Work order: Echo the lines of the records below verbatim, starting with the line containing "視角，搭配光線可產生文字圖樣光影效果，繽紛夢" and going on through the line containing "為清楚利於觀賞；不透明像是把漸層顏色圖樣印製在", both included. Reproduce those lines and nothing else.

Source records:
^^^^

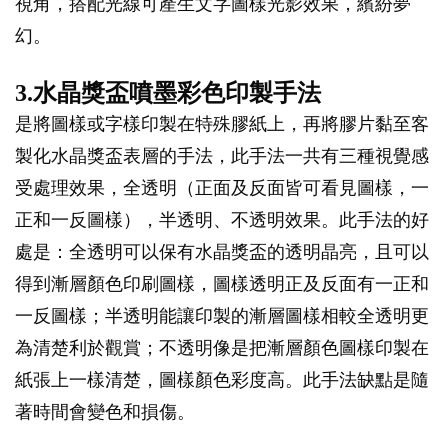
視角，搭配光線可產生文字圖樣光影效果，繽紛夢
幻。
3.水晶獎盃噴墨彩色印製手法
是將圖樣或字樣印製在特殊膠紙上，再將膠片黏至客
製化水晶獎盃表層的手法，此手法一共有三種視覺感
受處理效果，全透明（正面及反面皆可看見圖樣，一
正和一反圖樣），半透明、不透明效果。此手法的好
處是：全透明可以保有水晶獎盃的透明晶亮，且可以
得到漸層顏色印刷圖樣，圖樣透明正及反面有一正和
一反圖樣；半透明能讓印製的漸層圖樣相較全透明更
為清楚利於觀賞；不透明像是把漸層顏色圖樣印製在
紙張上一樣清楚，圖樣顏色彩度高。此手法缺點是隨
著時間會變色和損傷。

^^^^

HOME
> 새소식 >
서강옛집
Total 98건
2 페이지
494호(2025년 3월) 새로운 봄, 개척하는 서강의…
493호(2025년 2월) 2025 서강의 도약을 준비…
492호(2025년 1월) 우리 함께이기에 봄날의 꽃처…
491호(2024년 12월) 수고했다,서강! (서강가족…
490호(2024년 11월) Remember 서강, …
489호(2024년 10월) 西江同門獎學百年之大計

^^^^

Written solution:
視角，搭配光線可產生文字圖樣光影效果，繽紛夢
幻。
3.水晶獎盃噴墨彩色印製手法
是將圖樣或字樣印製在特殊膠紙上，再將膠片黏至客
製化水晶獎盃表層的手法，此手法一共有三種視覺感
受處理效果，全透明（正面及反面皆可看見圖樣，一
正和一反圖樣），半透明、不透明效果。此手法的好
處是：全透明可以保有水晶獎盃的透明晶亮，且可以
得到漸層顏色印刷圖樣，圖樣透明正及反面有一正和
一反圖樣；半透明能讓印製的漸層圖樣相較全透明更
為清楚利於觀賞；不透明像是把漸層顏色圖樣印製在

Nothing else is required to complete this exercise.